The principle here that should guide OER is this: where there are additional costs that should be borne by the user, these should be (a) for goods and services that are *optional* and not a part of the essential social service that is education, (b) should not be attached to goods and services that are essential in such a way that the costs are unavoidable, and (c) otherwise, directly compensated through social programs so that those who cannot afford to pay the costs do not have to.
But these conditions, while they apply to OER, are not a part of OER.
When the use of an educational resource to support learning creates a
direct cost to a learner, then that resource is not OER.
Yes, there may be cases where it is necessary to create user-pay systems for educational resources, and we can debate that. But the need for such systems does *not* make them OER, and to the extent that they create direct user-pay costs, they are contrary to the spirit of OER.
And yes, maybe sometimes we can distinguish between the part of a resource that is OER and the part that is not, as in the paper+ink example, and maybe sometimes we can't. But as a general principle, if we can't distinguish between the part that is OER and the part that is not, then the totality of the resource is not OER.
This process is called *conversion* and that's what a CC-by license allows: it *converts* a resource that was previously an OER to a resource that is no longer an OER, by allowing it to be mixed it with user-pay content or services. And we should understand Creative Commons CC-by licensing that way, as a tool for privatizing socially produced and paid-for goods an imposing user costs onto them.
Now I find the IMS open video project that Jeff mentions fascinating, and will look into it in more detail. But if an IMS Open Video application takes OER video clips and adds features (branching scenarios, metadata, etc) where the resulting product becomes a user-pay product, then what 'Open Video' does is to take OERs and convert them to privatized user-pay non-OER resources. Not everyone will use IMS Open Video this way. But some will.
As always, there is a great deal of confusion about socially-supported costs as compared to user-pay costs, as evidenced by TJ Bliss's comment:
> But, in fact, most Canadians pay for these services through representative taxation.
Socially-supported services are paid for though social wealth, as compared to user-pay systems, which are paid for by end users.

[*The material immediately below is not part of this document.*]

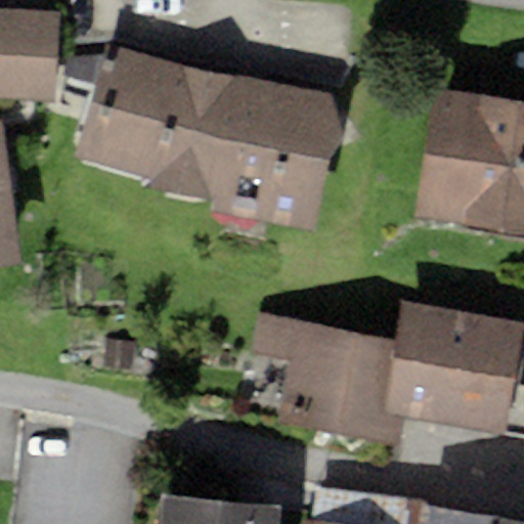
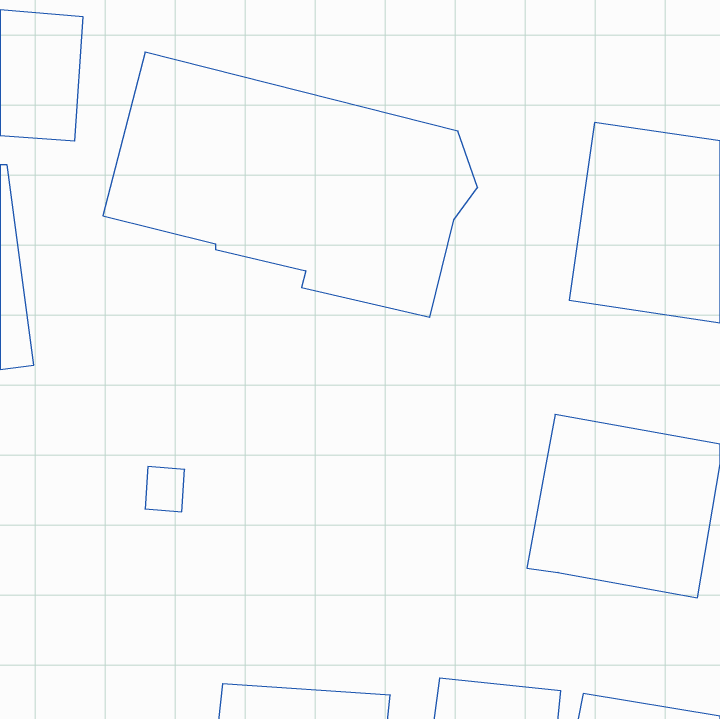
building: [254,316,405,444] -> none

This is not the same as charging students a library fee. A library fee is a user-fee, not a tax.
For example, government revenue is comprised of various sources (these vary from country to country, of course), including income taxes. corporate tax, duties and tariffs, royalties on natural resources, etc. It's important to see that paying for something socially is not the same as having everybody pool their money together to purchase something collectively.

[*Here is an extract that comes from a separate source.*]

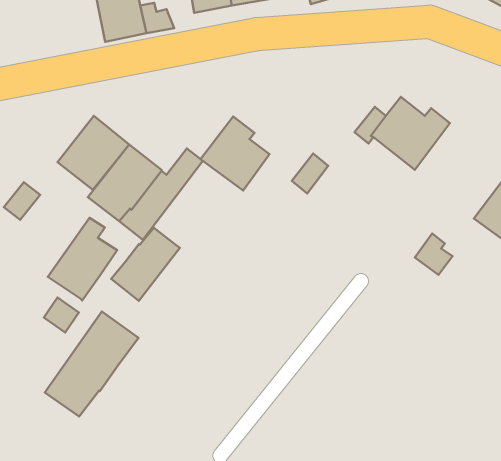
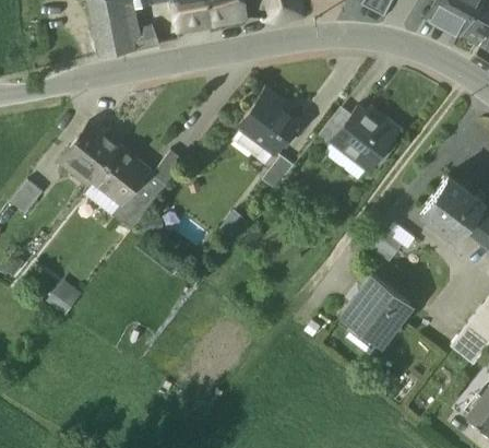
building: [201,116,270,190] -> [238,87,298,152]
building: [48,218,117,300] -> none
building: [111,228,180,301] -> none
building: none -> [341,273,410,344]
building: [45,311,138,417] -> none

Social payment for services recognizes that the wealth of the country as a whole (and not merely individual taxes) ought to be used to pay for these services. Often that wealth is collected in the form of government assets, though it may also accumulate in corporate or private assets. Either way, what's really important about this model is that people have fewer resources pay nothing, not even though taxes. The degree to which is is true varies from country to country.
There are many arguments we could have about, for example, what services out to be socially supported, or what's the best balance for social payment through government or private assets. These are the sorts of arguments we might have if we were talking about, as David Wiley suggests, what problems we're trying to solve.
But, bottom line: OER are paid for though social wealth, and not through user-pay systems. If it is funded through user-pay, it is not an OER.
(Image: IDB. Interesting there were no images on IMS Open Video available for download).